Reconnaître l’importance de la relation et de l’interaction dans la rééducation n’est évidemment pas propre aux courants de la thérapie du langage, ni même à l’orthophonie de manière générale. Dans le domaine du médical et du paramédical, la relation est primordiale, et elle constitue parfois même – c’est le cas pour les psychologues – la base de la prise en charge. Mais en orthophonie, la prise en charge va s’organiser autour de la demande : la relation qui se construit est centrée sur le pourquoi la rencontre a lieu, l’objectif étant d’aider le patient à mieux vivre avec son trouble du langage ou de la communication. Pour autant, l’importance accordée à cette demande et à la dimension du sens ne vient pas annuler la dimension technique : l’orthophoniste a bel et bien recours à des techniques, qui constituent une base sur laquelle il va s’appuyer pour mener ses séances. La rééducation repose à la fois sur un principe d’expression libre et sur les savoirs et savoir-faire techniques de l’orthophoniste, mais ces derniers ne sauraient être appliqués de façon identique à tous les patients, individus uniques, porteurs d’un même trouble. Par ailleurs, au-delà des méthodes qui lui ont été enseignées, le thérapeute du langage est finalement lui-même l’instrument principal du travail avec le patient. Ce qu’il met au service de ce dernier, ce ne sont pas seulement ses connaissances, c’est également son fonctionnement mental, sa capacité de ressentir, de comprendre et d’élaborer.

3. Etre thérapeute du langage

Selon Dubois et Lindefeld, « être thérapeute du langage et de la communication, c’est reconnaître à l’enfant la place qui lui revient : celle d’un interlocuteur à part entière. » (Aimard & Morgon, 1987, p. 221).
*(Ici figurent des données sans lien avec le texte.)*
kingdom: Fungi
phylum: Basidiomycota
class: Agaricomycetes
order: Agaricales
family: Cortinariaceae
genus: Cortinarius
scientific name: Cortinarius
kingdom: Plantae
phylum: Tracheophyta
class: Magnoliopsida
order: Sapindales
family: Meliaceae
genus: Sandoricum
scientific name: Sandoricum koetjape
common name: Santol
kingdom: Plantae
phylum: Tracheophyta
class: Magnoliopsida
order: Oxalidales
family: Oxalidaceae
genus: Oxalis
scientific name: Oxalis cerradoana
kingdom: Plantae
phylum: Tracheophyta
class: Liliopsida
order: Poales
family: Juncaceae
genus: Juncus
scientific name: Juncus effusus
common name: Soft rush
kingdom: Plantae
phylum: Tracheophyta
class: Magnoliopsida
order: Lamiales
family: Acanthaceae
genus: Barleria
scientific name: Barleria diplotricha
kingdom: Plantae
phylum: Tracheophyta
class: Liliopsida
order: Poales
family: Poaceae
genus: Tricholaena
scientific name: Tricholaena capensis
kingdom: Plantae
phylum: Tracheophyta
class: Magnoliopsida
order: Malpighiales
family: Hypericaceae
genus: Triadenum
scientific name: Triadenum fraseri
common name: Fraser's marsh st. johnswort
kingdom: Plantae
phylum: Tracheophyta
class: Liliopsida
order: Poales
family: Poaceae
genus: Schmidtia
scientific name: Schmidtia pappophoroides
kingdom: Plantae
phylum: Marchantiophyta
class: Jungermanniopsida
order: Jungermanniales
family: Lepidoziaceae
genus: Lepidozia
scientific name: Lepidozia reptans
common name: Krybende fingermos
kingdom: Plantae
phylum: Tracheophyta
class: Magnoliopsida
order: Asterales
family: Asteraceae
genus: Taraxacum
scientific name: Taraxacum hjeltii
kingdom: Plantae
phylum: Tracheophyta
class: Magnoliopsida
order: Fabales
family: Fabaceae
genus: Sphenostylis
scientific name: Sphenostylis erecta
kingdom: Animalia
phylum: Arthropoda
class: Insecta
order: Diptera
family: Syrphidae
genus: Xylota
Pour ce faire, le thérapeute doit avant tout lui-même

se connaître, pour pouvoir se reconnaître comme interlocuteur, comme sujet porteur d’une parole qui a de la valeur, et pour pouvoir renaître à lui-même et aux autres.

Chassagny (1985) parle quant à lui d’une « façon d’être qui tend à une façon de faire ». Il écrit par ailleurs que « la PRL est d’abord un choix d’adulte d’une option personnelle et ensuite, dans une profession donnée, le choix d’une personne pour un enfant en particulier » (p. 107).

La thérapie du langage est avant tout un positionnement clinique, une manière d’entrer en relation avec le patient. Elle propose une alliance entre réflexion et technique. Cette manière d’être exige une formation spécifique, un investissement personnel, une remise en question permanente. Il s’agit donc finalement d’une attitude, qui est dépendante de chaque orthophoniste, de sa personnalité et de sa manière de l’adapter à chaque patient.